Source data »

.....

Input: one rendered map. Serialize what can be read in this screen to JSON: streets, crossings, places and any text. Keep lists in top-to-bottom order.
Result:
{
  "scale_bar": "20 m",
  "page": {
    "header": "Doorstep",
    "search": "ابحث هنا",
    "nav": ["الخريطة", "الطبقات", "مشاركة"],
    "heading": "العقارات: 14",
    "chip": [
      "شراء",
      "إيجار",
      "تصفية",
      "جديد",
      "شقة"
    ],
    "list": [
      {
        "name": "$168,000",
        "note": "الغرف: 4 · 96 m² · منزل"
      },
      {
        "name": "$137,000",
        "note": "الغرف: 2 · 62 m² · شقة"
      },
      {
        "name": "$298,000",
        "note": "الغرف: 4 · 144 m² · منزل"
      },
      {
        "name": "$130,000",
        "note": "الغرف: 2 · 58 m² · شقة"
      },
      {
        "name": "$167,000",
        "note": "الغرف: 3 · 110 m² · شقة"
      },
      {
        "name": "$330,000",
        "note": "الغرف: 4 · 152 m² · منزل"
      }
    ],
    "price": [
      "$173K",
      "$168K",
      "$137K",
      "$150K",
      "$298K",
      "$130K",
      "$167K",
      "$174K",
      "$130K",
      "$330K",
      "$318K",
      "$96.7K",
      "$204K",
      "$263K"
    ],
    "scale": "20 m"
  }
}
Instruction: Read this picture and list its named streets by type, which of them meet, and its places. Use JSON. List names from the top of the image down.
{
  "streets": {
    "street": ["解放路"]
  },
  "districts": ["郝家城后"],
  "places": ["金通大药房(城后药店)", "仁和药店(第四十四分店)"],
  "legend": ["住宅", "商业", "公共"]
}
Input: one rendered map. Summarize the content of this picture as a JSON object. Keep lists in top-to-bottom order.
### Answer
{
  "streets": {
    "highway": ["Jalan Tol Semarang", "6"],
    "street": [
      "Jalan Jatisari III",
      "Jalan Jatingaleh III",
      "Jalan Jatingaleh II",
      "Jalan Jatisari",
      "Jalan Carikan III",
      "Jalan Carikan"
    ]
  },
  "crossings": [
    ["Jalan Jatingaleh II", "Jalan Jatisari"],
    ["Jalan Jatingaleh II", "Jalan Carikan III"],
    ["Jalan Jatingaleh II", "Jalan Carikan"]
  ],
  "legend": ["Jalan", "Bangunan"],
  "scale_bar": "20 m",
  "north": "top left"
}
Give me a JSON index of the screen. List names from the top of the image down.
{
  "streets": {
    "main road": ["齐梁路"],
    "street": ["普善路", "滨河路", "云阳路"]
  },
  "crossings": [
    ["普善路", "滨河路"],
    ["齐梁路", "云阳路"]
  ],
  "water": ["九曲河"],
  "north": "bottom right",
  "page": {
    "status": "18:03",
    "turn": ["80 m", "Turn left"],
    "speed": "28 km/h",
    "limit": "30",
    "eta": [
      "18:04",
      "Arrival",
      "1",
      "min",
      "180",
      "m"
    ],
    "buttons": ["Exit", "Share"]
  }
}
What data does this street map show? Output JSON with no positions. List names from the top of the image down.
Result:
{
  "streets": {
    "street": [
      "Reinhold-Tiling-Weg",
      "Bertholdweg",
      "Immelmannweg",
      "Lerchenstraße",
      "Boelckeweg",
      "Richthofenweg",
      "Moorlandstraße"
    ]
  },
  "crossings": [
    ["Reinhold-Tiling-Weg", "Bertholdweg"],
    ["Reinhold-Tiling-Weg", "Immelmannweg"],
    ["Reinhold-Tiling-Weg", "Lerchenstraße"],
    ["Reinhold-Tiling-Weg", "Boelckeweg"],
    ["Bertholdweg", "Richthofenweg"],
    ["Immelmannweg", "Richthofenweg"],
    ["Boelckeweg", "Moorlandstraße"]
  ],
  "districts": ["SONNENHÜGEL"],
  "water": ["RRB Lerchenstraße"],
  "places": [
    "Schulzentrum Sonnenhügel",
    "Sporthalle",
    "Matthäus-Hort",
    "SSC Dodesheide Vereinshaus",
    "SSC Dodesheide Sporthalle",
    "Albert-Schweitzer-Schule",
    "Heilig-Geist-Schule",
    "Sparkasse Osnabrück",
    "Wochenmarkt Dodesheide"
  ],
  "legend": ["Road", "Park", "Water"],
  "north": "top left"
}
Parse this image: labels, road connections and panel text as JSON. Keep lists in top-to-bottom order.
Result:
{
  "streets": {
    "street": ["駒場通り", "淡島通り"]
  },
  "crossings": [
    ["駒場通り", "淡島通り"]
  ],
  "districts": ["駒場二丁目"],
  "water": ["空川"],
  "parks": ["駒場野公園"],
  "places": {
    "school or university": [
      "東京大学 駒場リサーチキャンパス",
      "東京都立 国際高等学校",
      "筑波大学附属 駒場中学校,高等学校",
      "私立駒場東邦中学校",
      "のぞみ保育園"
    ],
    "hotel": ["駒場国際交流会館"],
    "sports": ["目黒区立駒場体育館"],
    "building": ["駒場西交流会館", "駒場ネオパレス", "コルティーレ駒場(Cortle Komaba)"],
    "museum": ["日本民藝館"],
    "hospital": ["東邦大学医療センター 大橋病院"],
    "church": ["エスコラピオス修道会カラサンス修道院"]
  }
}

.....

What to produce » Return the records in full, exactly as they read.

Exercise result »
Input: one rendered map. Serialize what can be read in this screen to JSON: streets, crossings, places and any text. Keep lists in top-to-bottom order.
Result:
{
  "scale_bar": "20 m",
  "page": {
    "header": "Doorstep",
    "search": "ابحث هنا",
    "nav": ["الخريطة", "الطبقات", "مشاركة"],
    "heading": "العقارات: 14",
    "chip": [
      "شراء",
      "إيجار",
      "تصفية",
      "جديد",
      "شقة"
    ],
    "list": [
      {
        "name": "$168,000",
        "note": "الغرف: 4 · 96 m² · منزل"
      },
      {
        "name": "$137,000",
        "note": "الغرف: 2 · 62 m² · شقة"
      },
      {
        "name": "$298,000",
        "note": "الغرف: 4 · 144 m² · منزل"
      },
      {
        "name": "$130,000",
        "note": "الغرف: 2 · 58 m² · شقة"
      },
      {
        "name": "$167,000",
        "note": "الغرف: 3 · 110 m² · شقة"
      },
      {
        "name": "$330,000",
        "note": "الغرف: 4 · 152 m² · منزل"
      }
    ],
    "price": [
      "$173K",
      "$168K",
      "$137K",
      "$150K",
      "$298K",
      "$130K",
      "$167K",
      "$174K",
      "$130K",
      "$330K",
      "$318K",
      "$96.7K",
      "$204K",
      "$263K"
    ],
    "scale": "20 m"
  }
}
Instruction: Read this picture and list its named streets by type, which of them meet, and its places. Use JSON. List names from the top of the image down.
{
  "streets": {
    "street": ["解放路"]
  },
  "districts": ["郝家城后"],
  "places": ["金通大药房(城后药店)", "仁和药店(第四十四分店)"],
  "legend": ["住宅", "商业", "公共"]
}
Input: one rendered map. Summarize the content of this picture as a JSON object. Keep lists in top-to-bottom order.
### Answer
{
  "streets": {
    "highway": ["Jalan Tol Semarang", "6"],
    "street": [
      "Jalan Jatisari III",
      "Jalan Jatingaleh III",
      "Jalan Jatingaleh II",
      "Jalan Jatisari",
      "Jalan Carikan III",
      "Jalan Carikan"
    ]
  },
  "crossings": [
    ["Jalan Jatingaleh II", "Jalan Jatisari"],
    ["Jalan Jatingaleh II", "Jalan Carikan III"],
    ["Jalan Jatingaleh II", "Jalan Carikan"]
  ],
  "legend": ["Jalan", "Bangunan"],
  "scale_bar": "20 m",
  "north": "top left"
}
Give me a JSON index of the screen. List names from the top of the image down.
{
  "streets": {
    "main road": ["齐梁路"],
    "street": ["普善路", "滨河路", "云阳路"]
  },
  "crossings": [
    ["普善路", "滨河路"],
    ["齐梁路", "云阳路"]
  ],
  "water": ["九曲河"],
  "north": "bottom right",
  "page": {
    "status": "18:03",
    "turn": ["80 m", "Turn left"],
    "speed": "28 km/h",
    "limit": "30",
    "eta": [
      "18:04",
      "Arrival",
      "1",
      "min",
      "180",
      "m"
    ],
    "buttons": ["Exit", "Share"]
  }
}
What data does this street map show? Output JSON with no positions. List names from the top of the image down.
Result:
{
  "streets": {
    "street": [
      "Reinhold-Tiling-Weg",
      "Bertholdweg",
      "Immelmannweg",
      "Lerchenstraße",
      "Boelckeweg",
      "Richthofenweg",
      "Moorlandstraße"
    ]
  },
  "crossings": [
    ["Reinhold-Tiling-Weg", "Bertholdweg"],
    ["Reinhold-Tiling-Weg", "Immelmannweg"],
    ["Reinhold-Tiling-Weg", "Lerchenstraße"],
    ["Reinhold-Tiling-Weg", "Boelckeweg"],
    ["Bertholdweg", "Richthofenweg"],
    ["Immelmannweg", "Richthofenweg"],
    ["Boelckeweg", "Moorlandstraße"]
  ],
  "districts": ["SONNENHÜGEL"],
  "water": ["RRB Lerchenstraße"],
  "places": [
    "Schulzentrum Sonnenhügel",
    "Sporthalle",
    "Matthäus-Hort",
    "SSC Dodesheide Vereinshaus",
    "SSC Dodesheide Sporthalle",
    "Albert-Schweitzer-Schule",
    "Heilig-Geist-Schule",
    "Sparkasse Osnabrück",
    "Wochenmarkt Dodesheide"
  ],
  "legend": ["Road", "Park", "Water"],
  "north": "top left"
}
Parse this image: labels, road connections and panel text as JSON. Keep lists in top-to-bottom order.
Result:
{
  "streets": {
    "street": ["駒場通り", "淡島通り"]
  },
  "crossings": [
    ["駒場通り", "淡島通り"]
  ],
  "districts": ["駒場二丁目"],
  "water": ["空川"],
  "parks": ["駒場野公園"],
  "places": {
    "school or university": [
      "東京大学 駒場リサーチキャンパス",
      "東京都立 国際高等学校",
      "筑波大学附属 駒場中学校,高等学校",
      "私立駒場東邦中学校",
      "のぞみ保育園"
    ],
    "hotel": ["駒場国際交流会館"],
    "sports": ["目黒区立駒場体育館"],
    "building": ["駒場西交流会館", "駒場ネオパレス", "コルティーレ駒場(Cortle Komaba)"],
    "museum": ["日本民藝館"],
    "hospital": ["東邦大学医療センター 大橋病院"],
    "church": ["エスコラピオス修道会カラサンス修道院"]
  }
}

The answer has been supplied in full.